(A block of data)
------------------------------------

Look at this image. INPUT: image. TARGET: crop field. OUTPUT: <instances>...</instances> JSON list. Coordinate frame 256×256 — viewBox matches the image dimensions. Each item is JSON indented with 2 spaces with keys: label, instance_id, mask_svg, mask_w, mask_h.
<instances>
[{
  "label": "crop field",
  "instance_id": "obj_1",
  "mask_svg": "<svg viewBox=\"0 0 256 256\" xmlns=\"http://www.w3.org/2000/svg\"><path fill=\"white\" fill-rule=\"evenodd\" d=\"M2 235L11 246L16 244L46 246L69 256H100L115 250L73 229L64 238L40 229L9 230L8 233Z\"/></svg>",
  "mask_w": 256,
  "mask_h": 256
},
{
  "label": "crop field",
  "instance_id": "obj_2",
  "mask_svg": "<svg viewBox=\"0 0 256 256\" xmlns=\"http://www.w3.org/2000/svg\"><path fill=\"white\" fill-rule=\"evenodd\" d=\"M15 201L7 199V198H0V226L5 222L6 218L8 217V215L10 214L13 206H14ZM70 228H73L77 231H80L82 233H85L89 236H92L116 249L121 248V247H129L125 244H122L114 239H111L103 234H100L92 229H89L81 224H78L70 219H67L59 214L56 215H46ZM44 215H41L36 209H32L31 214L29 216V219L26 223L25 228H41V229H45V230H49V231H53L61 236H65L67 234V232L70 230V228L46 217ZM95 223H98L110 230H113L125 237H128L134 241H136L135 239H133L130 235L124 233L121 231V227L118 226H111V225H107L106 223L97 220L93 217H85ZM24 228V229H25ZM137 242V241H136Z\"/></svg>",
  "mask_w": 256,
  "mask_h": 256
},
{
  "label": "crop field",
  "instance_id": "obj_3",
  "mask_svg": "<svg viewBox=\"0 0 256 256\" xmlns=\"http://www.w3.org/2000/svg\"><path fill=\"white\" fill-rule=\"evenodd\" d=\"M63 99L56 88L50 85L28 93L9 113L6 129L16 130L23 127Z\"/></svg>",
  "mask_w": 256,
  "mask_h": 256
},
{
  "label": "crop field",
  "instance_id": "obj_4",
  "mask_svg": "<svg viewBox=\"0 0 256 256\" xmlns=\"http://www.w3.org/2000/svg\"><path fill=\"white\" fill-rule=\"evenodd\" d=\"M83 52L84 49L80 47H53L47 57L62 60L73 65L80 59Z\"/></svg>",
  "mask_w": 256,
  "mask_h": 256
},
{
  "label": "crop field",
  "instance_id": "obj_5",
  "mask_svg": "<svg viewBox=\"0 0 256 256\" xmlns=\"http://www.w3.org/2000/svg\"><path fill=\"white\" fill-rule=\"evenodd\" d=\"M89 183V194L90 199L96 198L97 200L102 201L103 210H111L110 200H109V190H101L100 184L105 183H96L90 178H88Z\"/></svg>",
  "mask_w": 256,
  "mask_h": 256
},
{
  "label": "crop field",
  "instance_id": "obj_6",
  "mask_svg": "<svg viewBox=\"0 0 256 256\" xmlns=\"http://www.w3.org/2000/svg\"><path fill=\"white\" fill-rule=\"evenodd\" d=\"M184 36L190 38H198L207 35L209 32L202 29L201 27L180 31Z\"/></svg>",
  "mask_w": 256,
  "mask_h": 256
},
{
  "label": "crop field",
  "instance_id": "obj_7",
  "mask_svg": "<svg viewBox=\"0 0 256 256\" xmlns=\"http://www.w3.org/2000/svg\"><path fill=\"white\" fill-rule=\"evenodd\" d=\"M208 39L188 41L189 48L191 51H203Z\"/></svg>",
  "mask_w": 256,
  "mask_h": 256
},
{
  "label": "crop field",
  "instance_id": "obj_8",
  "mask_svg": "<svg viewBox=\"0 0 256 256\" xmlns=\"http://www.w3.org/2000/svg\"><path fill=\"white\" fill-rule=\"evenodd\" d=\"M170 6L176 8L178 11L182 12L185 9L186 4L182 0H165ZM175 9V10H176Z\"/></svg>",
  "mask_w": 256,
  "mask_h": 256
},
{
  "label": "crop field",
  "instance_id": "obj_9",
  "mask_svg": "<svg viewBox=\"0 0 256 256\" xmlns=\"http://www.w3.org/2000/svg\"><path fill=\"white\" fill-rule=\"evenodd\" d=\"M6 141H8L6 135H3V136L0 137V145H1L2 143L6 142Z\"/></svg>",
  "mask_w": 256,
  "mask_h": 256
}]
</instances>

------------------------------------

**WHAT YOU HAVE TO DO**
From the records, select every line containing the string "instances" and copy each such line in full.

**EXERCISE RESULT**
Look at this image. INPUT: image. TARGET: crop field. OUTPUT: <instances>...</instances> JSON list. Coordinate frame 256×256 — viewBox matches the image dimensions. Each item is JSON indented with 2 spaces with keys: label, instance_id, mask_svg, mask_w, mask_h.
<instances>
</instances>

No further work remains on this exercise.